**Testo estratto:**
**********

Cerca nel sito



 


archivio > Saggi e inediti>Una lettura marxista di due libri su Gramsci (novembre 2012)

aggiornato al: 23/11/2012

novembre 2012
E' con vivo piacere che presentiamo questo scritto (diviso in due parti) che ci è stato inviato da un caro amico e compagno e che riguarda la lettura di due libri su Gramsci editi recentemente. I due libri sono: Franco Lo Piparo,I due carceri di Gramsci, Donzelli editore 2012, e Luciano Canfora, Gramsci in carcere e il fascismo, Salerno Editrice 2012.
La prima parte, inserita oggi, riguarda il libro di Lo Piparo, la seconda che troverà posto nel prossimo inserimento riguarderà il libro di  Luciano Canfora.
Buona lettura!
 
Una lettura marxista di due libri su Gramsci
 
(Prima parte)
 
 
E’ interessante la documentazione sul periodo carcerario di Gramsci, perché durante tale periodo egli rompe politicamente col partito (il fatto ormai è documentato). E’ importante notare come questa rottura avvenga necessariamente sul piano dei rapporti politici e della gestione politica del partito perché Gramsci (tralasciando il periodo del suo transitorio  marxismo che mai assimilò e che usò solo come strumento di potere politico e per la funzione da lui svolta come bolscevizzatore, nell’ambito di una IC degenerante, del partito italiano), mantenne una continuità teorica di pensiero, basandosi  sulle sue radici di fondo ed adattando il suo marxismo ad esse. Quindi alla luce di questa continuità e dei suoi principi (Gramsci non era il “gelido” Togliatti) si trovò costretto a rompere e la rottura poté avvenire solo a livello del potere politico, come documenta tutta la sua traiettoria carceraria fino al desiderio finale del suo ritiro in Sardegna.
 
Si corre il rischio di una sovra semplificazione (nell’attribuire a Gramsci un consapevole e voluto asservimento alle operazioni di normalizzazione staliniana del Partito italiano accennando anche a forse esistenti operazioni coperte)  che, come sovente accade, maschera il contenuto reale perché nel caso evocato appare evidente non vi sia alcuna prova di un volontario consenso di Gramsci ad una simile operazione (che può benissimo essere stata posta in essere a sua insaputa) . Se consenso vi fu (e sono convinto che così fu almeno fino al 1926), si trattò di una convinta adesione ad una linea politica in cui egli venne coinvolto (e che poté tanto più accettare convintamene in quanto si allontanava dal precedente genuino radicamento marxista per acquistare prevalentemente l’aspetto di una lotta politica per il potere) ed a cui partecipò attivamente. Questo fatto però, nonostante la pratica con cui Gramsci e la Centrale lo attuarono, appartiene ad altro livello ed è altra cosa.

**********

**Estratti dei dati:**

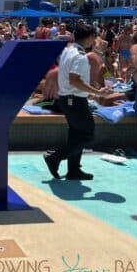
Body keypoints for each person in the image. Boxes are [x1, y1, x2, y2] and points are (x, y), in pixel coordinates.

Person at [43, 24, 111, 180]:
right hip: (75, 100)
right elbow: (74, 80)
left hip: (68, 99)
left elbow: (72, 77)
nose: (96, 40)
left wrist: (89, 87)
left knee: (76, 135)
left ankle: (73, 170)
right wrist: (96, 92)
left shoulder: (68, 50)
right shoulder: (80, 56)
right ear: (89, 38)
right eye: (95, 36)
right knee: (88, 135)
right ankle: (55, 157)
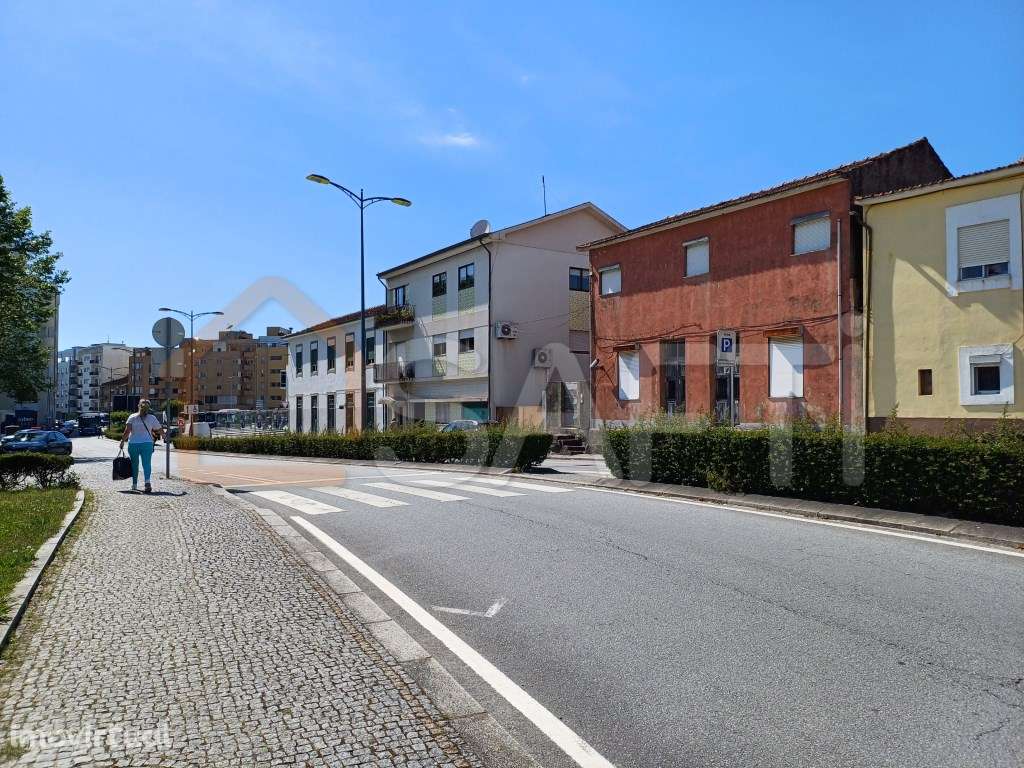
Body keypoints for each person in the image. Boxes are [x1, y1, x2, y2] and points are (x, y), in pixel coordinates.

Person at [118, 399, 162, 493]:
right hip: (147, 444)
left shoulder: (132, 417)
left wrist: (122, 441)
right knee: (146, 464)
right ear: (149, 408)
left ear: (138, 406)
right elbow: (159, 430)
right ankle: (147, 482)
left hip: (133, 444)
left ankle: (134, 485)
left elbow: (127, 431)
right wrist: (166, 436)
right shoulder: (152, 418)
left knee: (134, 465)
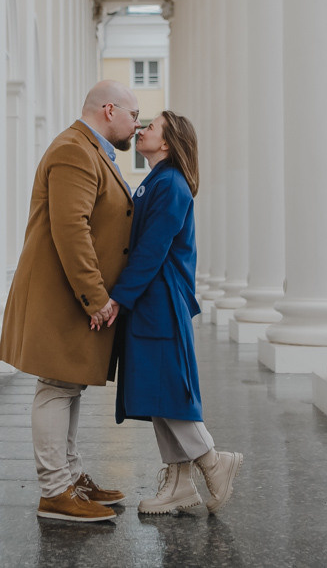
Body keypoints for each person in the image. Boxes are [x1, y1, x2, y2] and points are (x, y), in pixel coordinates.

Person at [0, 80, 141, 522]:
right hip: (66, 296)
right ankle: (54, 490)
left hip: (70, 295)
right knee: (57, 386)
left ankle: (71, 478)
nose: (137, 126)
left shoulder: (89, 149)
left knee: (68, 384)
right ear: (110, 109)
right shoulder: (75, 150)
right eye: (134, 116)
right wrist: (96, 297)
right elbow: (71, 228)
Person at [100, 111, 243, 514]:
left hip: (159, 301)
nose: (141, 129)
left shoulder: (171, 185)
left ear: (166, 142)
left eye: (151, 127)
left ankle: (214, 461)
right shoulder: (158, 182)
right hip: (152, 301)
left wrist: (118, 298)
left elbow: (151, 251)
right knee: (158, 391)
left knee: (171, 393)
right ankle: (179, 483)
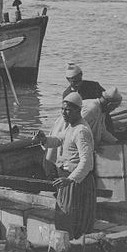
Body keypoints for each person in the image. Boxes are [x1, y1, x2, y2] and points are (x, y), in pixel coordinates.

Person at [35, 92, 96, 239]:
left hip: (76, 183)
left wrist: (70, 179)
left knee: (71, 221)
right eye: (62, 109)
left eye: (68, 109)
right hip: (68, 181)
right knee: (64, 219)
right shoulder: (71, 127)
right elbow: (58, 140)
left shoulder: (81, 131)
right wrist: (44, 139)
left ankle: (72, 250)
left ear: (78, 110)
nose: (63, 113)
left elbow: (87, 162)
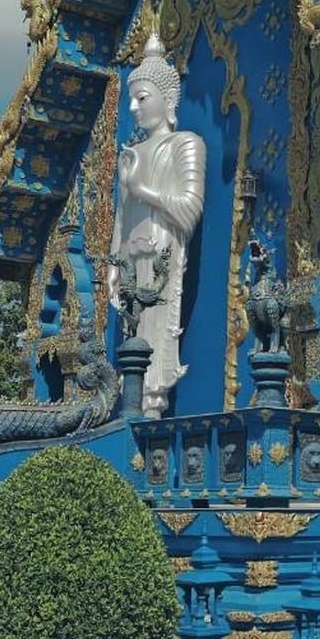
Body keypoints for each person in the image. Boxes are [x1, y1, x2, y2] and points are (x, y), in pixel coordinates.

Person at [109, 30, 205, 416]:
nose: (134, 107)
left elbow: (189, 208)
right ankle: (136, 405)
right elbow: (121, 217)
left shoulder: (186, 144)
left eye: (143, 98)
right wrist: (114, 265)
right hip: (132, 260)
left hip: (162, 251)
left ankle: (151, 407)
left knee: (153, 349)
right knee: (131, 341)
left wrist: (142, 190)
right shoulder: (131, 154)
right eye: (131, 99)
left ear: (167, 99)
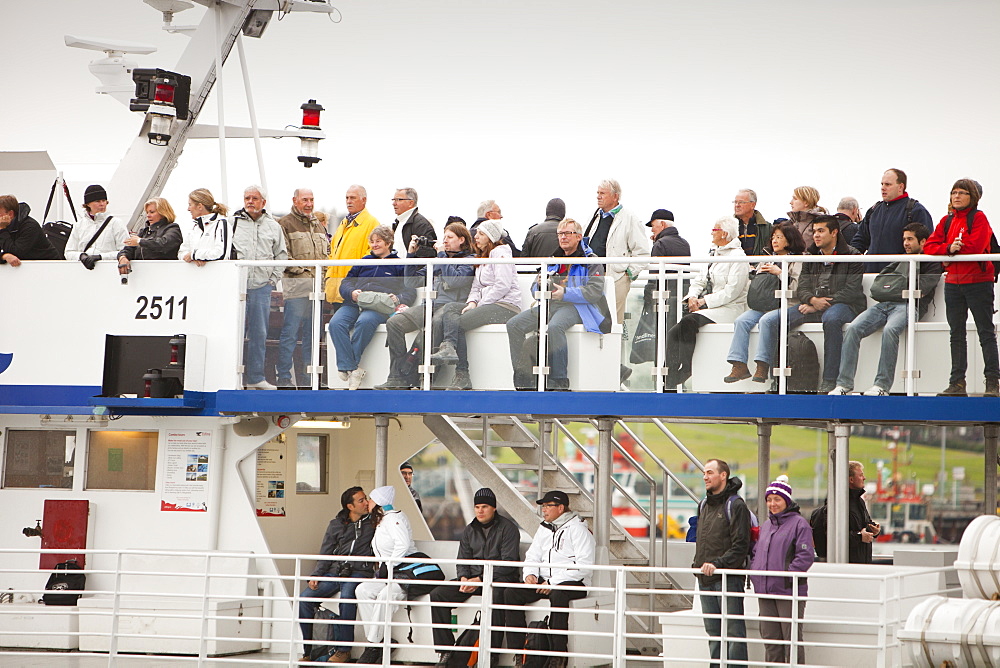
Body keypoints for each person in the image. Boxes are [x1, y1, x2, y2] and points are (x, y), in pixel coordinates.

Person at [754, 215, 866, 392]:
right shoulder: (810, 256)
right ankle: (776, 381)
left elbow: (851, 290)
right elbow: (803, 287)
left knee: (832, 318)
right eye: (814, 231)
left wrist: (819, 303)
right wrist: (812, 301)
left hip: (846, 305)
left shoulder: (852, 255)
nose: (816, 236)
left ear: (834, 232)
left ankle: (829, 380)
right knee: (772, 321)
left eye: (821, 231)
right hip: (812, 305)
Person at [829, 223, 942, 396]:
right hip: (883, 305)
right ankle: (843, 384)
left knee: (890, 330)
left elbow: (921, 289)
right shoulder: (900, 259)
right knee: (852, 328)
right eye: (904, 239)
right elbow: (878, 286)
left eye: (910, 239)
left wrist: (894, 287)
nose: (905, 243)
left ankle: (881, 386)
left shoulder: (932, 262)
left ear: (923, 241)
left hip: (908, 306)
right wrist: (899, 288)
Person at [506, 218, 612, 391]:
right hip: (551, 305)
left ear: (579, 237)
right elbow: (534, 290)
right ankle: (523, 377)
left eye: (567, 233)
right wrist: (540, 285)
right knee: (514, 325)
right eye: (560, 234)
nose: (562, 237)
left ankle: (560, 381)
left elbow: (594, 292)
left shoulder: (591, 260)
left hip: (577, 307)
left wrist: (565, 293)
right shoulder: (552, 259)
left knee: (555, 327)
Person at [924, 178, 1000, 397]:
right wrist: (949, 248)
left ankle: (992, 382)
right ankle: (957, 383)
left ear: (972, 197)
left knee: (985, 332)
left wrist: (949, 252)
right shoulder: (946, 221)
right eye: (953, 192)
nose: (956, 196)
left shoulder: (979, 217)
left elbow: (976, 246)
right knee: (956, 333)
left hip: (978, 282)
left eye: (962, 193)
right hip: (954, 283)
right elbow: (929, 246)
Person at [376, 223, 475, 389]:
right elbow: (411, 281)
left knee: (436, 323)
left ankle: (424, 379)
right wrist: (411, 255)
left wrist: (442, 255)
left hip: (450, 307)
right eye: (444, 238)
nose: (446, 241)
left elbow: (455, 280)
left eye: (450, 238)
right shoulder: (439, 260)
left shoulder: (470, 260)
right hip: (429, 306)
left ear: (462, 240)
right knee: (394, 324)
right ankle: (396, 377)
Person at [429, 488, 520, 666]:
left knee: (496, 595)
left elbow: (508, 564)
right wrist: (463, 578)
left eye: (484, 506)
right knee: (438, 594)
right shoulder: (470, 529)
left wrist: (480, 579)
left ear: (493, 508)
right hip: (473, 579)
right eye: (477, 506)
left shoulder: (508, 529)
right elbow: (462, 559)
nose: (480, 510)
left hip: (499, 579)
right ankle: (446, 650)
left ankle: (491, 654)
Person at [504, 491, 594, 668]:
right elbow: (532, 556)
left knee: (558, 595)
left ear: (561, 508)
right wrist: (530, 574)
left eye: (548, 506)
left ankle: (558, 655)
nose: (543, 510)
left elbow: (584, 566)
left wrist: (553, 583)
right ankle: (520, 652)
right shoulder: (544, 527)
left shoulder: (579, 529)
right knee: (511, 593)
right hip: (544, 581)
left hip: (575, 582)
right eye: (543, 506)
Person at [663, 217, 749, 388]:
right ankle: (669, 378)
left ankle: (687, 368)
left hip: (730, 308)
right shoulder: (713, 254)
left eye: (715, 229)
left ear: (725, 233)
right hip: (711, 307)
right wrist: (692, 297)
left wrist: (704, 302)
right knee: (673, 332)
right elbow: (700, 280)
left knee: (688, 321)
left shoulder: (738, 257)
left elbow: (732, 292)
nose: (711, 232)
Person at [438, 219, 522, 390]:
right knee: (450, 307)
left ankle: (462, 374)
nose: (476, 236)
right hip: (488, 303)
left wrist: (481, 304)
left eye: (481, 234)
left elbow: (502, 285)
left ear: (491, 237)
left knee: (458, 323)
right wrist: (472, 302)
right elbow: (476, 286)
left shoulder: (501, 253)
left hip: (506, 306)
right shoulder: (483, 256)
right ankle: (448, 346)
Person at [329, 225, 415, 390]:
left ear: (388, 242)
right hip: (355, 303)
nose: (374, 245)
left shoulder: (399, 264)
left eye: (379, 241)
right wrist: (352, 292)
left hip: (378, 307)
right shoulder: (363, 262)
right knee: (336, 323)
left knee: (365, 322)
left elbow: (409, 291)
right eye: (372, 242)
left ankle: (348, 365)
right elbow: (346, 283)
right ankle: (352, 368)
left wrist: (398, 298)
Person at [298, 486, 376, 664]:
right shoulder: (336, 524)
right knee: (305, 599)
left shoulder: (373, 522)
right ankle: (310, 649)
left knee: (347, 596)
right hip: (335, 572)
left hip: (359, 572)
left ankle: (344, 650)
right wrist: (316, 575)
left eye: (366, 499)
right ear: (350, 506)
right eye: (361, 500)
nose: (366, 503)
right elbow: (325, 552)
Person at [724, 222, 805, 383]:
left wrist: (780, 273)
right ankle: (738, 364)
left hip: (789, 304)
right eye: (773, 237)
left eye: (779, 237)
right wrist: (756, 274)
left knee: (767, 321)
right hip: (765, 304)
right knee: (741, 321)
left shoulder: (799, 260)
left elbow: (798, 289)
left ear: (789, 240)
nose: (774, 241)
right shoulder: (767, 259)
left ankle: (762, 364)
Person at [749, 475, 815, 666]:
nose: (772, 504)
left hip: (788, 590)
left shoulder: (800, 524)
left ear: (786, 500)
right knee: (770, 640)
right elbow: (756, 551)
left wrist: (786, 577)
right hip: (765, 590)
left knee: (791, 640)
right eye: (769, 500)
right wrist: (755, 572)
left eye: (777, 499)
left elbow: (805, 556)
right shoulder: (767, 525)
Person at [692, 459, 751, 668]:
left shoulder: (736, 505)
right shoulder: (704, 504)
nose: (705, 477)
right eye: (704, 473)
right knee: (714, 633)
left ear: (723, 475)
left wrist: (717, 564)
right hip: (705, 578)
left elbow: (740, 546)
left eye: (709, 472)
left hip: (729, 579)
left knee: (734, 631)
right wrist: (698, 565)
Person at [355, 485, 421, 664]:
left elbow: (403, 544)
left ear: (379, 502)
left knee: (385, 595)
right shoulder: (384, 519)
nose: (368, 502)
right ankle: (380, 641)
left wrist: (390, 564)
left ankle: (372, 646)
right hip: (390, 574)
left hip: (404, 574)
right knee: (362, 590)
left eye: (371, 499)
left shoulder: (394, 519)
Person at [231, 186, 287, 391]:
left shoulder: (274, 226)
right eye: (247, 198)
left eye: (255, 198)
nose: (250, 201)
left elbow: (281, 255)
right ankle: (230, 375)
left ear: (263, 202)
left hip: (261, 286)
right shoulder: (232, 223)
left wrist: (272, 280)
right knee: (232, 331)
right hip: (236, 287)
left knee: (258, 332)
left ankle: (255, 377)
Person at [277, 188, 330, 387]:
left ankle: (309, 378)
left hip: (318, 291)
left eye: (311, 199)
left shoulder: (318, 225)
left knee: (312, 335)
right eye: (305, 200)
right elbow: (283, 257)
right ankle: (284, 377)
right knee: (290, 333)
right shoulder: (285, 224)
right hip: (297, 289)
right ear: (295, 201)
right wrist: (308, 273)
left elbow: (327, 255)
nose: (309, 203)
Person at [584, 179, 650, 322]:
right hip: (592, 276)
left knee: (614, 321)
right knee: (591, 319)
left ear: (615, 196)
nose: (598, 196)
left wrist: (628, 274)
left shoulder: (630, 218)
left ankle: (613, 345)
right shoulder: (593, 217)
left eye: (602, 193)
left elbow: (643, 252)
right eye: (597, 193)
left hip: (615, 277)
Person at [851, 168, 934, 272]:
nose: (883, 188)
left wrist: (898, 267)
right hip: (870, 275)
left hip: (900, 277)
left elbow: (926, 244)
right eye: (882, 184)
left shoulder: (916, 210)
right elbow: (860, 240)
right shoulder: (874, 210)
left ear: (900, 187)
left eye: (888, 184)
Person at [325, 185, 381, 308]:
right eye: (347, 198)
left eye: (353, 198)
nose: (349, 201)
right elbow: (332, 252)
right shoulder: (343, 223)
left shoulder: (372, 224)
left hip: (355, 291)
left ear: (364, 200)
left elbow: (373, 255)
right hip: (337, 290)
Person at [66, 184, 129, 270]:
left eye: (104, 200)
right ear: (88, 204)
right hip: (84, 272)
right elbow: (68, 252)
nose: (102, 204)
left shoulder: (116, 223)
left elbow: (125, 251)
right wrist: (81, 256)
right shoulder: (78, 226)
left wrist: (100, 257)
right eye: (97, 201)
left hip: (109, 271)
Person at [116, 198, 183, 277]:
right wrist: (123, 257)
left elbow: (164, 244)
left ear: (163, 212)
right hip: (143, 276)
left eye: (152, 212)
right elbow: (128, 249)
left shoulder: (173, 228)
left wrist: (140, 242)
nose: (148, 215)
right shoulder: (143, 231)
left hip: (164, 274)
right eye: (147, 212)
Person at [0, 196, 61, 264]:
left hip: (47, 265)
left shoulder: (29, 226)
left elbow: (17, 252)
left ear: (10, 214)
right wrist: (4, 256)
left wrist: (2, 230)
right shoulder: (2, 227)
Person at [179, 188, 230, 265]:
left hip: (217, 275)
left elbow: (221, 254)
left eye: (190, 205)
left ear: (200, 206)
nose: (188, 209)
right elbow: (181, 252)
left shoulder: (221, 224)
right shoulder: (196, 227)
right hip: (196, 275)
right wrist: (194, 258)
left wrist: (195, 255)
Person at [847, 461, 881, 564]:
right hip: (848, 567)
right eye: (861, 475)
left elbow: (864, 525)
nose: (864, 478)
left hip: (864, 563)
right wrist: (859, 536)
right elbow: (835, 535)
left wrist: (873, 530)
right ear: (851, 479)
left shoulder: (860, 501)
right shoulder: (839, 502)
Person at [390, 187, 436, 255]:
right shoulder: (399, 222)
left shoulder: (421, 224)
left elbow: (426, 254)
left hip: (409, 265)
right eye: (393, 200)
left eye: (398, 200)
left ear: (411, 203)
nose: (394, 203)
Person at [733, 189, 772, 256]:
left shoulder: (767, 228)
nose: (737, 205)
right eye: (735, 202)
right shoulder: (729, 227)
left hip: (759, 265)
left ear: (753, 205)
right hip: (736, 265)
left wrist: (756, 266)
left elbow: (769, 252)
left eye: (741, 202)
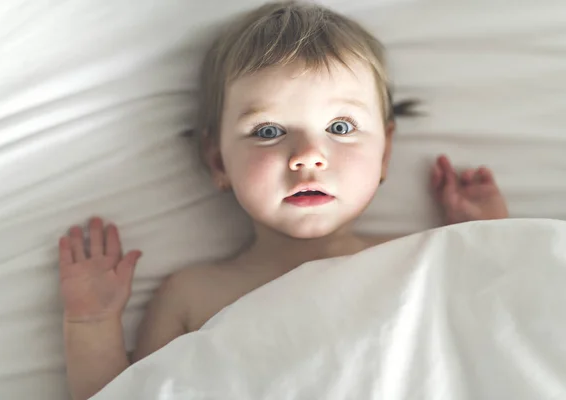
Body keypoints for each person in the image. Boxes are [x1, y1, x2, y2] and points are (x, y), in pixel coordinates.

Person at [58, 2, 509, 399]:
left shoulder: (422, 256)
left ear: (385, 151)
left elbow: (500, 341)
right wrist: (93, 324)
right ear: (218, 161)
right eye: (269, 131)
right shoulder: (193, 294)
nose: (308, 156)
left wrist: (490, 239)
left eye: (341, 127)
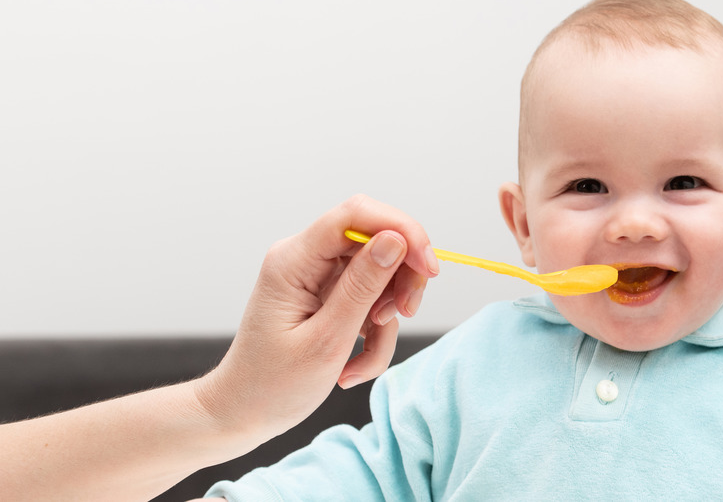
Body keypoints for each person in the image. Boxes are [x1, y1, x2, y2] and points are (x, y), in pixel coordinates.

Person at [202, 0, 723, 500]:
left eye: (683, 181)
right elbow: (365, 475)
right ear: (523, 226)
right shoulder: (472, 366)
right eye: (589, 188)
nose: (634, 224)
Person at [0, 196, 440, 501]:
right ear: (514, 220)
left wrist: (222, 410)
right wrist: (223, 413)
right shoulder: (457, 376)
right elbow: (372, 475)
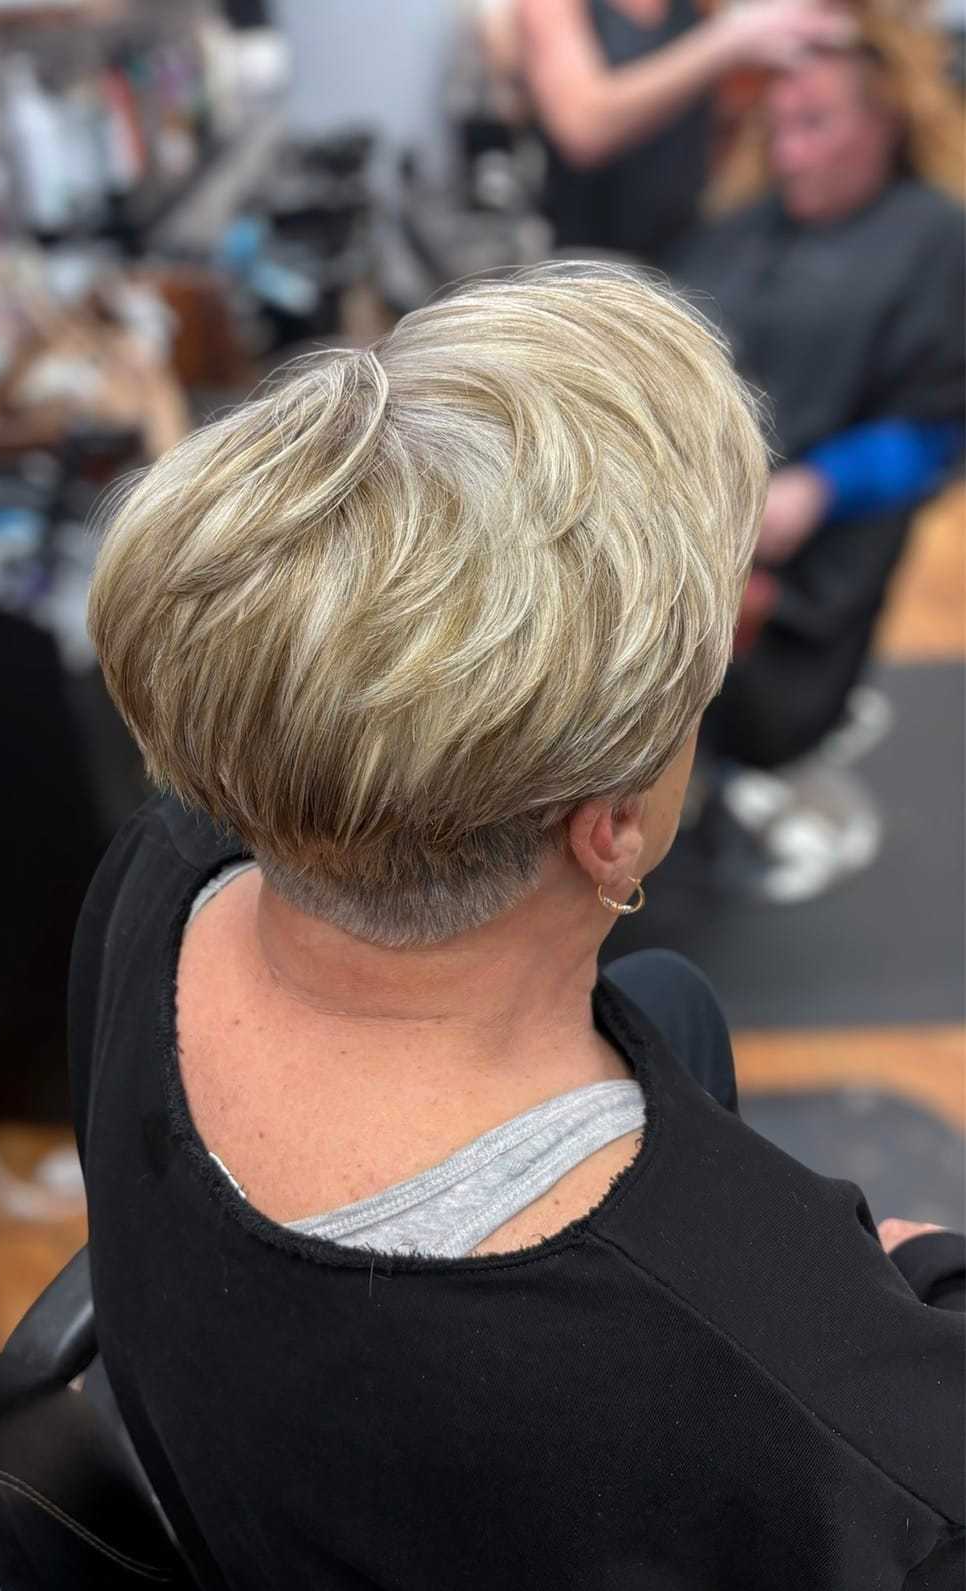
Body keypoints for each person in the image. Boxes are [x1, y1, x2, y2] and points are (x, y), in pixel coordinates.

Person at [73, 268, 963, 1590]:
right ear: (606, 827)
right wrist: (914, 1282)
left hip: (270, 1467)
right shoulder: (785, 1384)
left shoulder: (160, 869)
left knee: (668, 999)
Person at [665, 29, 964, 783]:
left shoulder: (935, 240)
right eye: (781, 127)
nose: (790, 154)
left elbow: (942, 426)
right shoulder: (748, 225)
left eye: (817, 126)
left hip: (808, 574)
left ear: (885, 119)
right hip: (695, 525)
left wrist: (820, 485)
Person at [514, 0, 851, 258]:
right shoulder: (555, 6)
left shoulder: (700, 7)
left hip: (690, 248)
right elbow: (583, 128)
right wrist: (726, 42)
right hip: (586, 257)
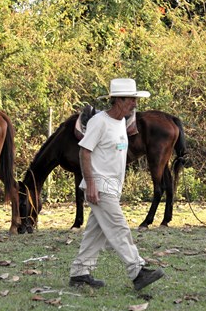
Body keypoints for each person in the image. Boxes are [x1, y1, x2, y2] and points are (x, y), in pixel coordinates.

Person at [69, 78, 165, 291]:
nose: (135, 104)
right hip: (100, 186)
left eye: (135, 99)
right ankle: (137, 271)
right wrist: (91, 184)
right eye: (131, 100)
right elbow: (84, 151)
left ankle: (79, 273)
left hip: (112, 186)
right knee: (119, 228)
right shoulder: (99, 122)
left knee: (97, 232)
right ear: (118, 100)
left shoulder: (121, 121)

**********

**Compiti da svolgere:**
[1] Riproduci fedelmente il passo del testo su Gramsci compreso tra "aggiornato al: 23/11/2012" e "(Prima parte)", estremi inclusi.
[2] Scrivi il seguito del testo su Gramsci a partire dal punto in cui si ferma.
I record non hanno alcun legame con il testo su Gramsci.

**Le tue risposte:**
[1]
aggiornato al: 23/11/2012

novembre 2012
E' con vivo piacere che presentiamo questo scritto (diviso in due parti) che ci è stato inviato da un caro amico e compagno e che riguarda la lettura di due libri su Gramsci editi recentemente. I due libri sono: Franco Lo Piparo,I due carceri di Gramsci, Donzelli editore 2012, e Luciano Canfora, Gramsci in carcere e il fascismo, Salerno Editrice 2012.
La prima parte, inserita oggi, riguarda il libro di Lo Piparo, la seconda che troverà posto nel prossimo inserimento riguarderà il libro di  Luciano Canfora.
Buona lettura!
 
Una lettura marxista di due libri su Gramsci
 
(Prima parte)

[2]
Se non fosse stato così ci dovremmo chiedere perché mai Bordiga riservò ed indirizzò a Gramsci (nei cui confronti parve avere sempre un certo condiscendente ed amichevole approccio) le stesse valutazioni spregiative che indirizzò ripetutamente ad altri esponenti centristi inoltratisi ben più e oltre Gramsci sul terreno della dimissione da ogni dignità politica e personale.
 
La teoria del ritardo italiano, quando non se ne vede invece la precocità dell’emersione capitalistica, che porta Gramsci a strane consonanze con Gobetti che negli anni della prorompente attualità della rivoluzione proletaria, intitola il suo giornale Rivoluzione liberale (in analogia con tutti coloro che ancora adesso sono in attesa od in difesa di un liberalismo ormai defunto e che, senza riuscire a vedere coi loro occhi la realtà esterna sono accecati da un fantasma puramente ideologico…proprio loro che si ammantano di anti ideologismo ad ogni passo) o trova evocazione in altri termini nelle argomentazioni fasciste della Grande Proletaria e del posto al sole; quando in effetti l’Italia non aveva e non ha ritardi storici da scontare o minorità ed inadeguatezza di forme sociali da recuperare; ma illustrava proprio all’epoca del suo presunto ritardo, col fascismo, fenomeno moderno, a tutti gli altri stati una prospettiva futura comune che prenderà in breve sostanza  in forme fenomeniche diverse ma in sostanza univoche.
Esemplare nel senso di una lettura corrispondente al nostro inquadramento teorico mi pare utile ricordare lo studio fondamentale pubblicato su Prometeo dal titolo "La classe dominante italiana ed il suo stato nazionale", che presenta la questione in termini rigorosi e conformi alla nostra concezione storica.
 
E’ da sottolineare inoltre che la parentesi marxista di Gramsci oltre ad essere superficiale, mal assimilata e tardiva fu anche transitoria. Infatti malgrado il riconoscimento da lui attribuito alla Sinistra, secondo la testimonianza di Amadeo, che il marxismo non era solo una teoria politica, ma una concezione del mondo, mai si integrò in tale concezione e tornò, come dimostrano ad abbondanza diversi studi recenti (Lo Piparo, Canfora che riprendono fra l’altro con ulteriori considerazioni lavori precedenti), a riabbracciare le sue originali ed iniziali posizioni elaborandole ulteriormente ed abbandonando negli anni del carcere ogni riferimento al comunismo ed anzi staccandosi convintamene da esso.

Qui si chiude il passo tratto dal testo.